Hydropower already propelled one revolution in the U.S. Starting in the Great Depression, the government erected thousands of dams, spreading cheap power across many states. Today they supply 7% of U.S. demand, some three times the combined share of wind, solar, and other renewables. Yet even as existing dams are being upgraded, environmental concerns thwart new building.

EUROPEAN EMBRACE

Before the U.S. fully taps tidal power, it will have to play catch-up. Marine-energy R&D was born in the energy programs of the Carter and Reagan eras, but these experiments lost their funding in the 1980s. “We were the leaders when I started out. Now Britain is entreating us to set up there,” says Verdant’s technology director, Dean Corren. He dreamed up the East River project in the mid-1980s while investigating alternative power at New York University. But then “power got cheaper, and research stopped,” he says.

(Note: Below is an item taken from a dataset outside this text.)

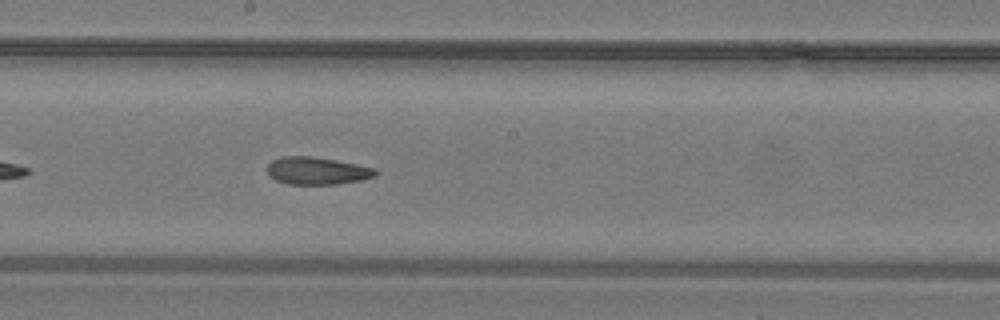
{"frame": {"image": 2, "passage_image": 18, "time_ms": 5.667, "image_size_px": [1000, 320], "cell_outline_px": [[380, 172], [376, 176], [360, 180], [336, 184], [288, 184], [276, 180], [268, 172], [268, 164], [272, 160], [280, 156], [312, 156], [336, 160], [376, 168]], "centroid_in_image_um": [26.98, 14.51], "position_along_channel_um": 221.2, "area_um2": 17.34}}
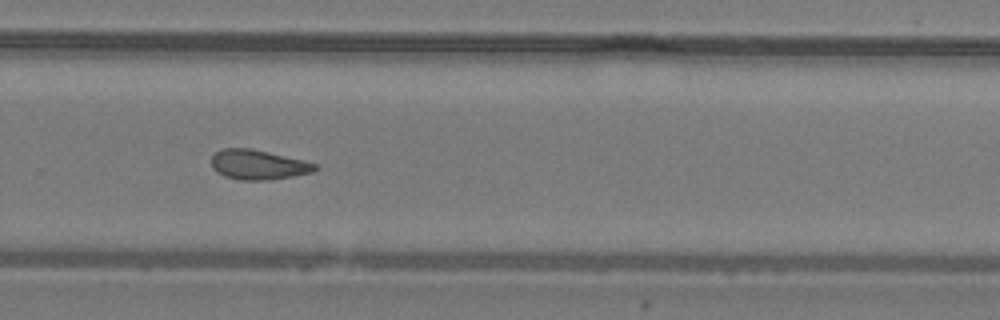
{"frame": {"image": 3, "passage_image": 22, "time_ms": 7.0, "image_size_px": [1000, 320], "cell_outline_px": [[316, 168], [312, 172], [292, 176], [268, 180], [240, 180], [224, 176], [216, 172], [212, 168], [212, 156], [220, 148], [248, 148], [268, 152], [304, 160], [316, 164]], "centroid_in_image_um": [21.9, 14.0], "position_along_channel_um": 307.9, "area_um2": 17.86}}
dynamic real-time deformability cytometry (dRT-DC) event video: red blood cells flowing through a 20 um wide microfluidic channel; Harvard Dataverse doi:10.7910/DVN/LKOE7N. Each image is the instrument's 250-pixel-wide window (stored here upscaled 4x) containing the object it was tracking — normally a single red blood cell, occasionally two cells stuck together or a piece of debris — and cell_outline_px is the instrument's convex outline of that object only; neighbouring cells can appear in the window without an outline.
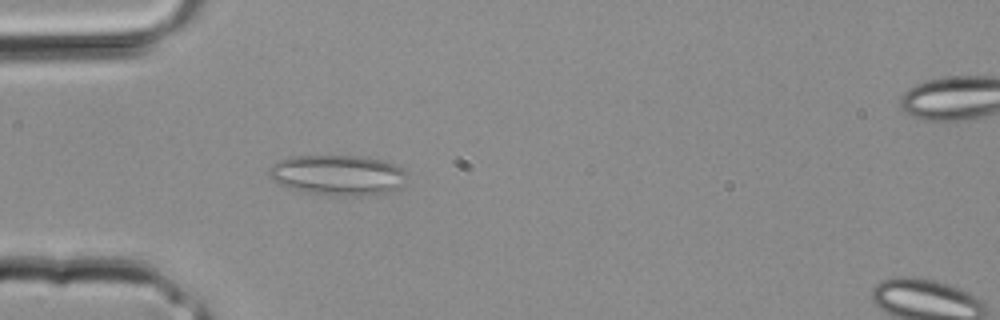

Across the Atlantic there is a long history of subsidies for renewable energy. For example, the EU-backed European Marine Energy Center Ltd. in Orkney, Scotland, is a one-stop shop for lunar startups. Entrepreneurs can get a test rig in the water and get hooked up to the grid quickly, says EMEC managing director Neil Kermode.

Ocean Power Technologies Inc. in Pennington, N.J., opted for a London stock listing because of stronger interest from European backers, says CEO George W. Taylor. Both the U.S. Navy and Iberdrola, a utility in Spain, have signed contracts to test OPT’s PowerBuoy, which generates energy by bobbing up and down.

In the U.S., last year’s energy bill raised hopes in the hydropower community. By unifying the licensing of offshore wind- and marine-energy projects under the jurisdiction of the Interior Dept.’s Minerals Management Service, “it sets the stage for faster approvals,” says Carolyn Elefant, co-founder of the Ocean Renewable Energy Coalition. But the bill failed to recognize ocean energy as eligible for the sorts of production tax credits that jump-started wind power investment in the ’90s.

At the East River, Verdant is confident its compact submarine turbines are ready for the long haul. Once an 18-month trial is completed, Verdant hopes to get the O.K. to install up to 300 turbines. That would generate enough power to supply some 8,000 New York homes. “It’s our flight at Kitty Hawk,” says Taylor.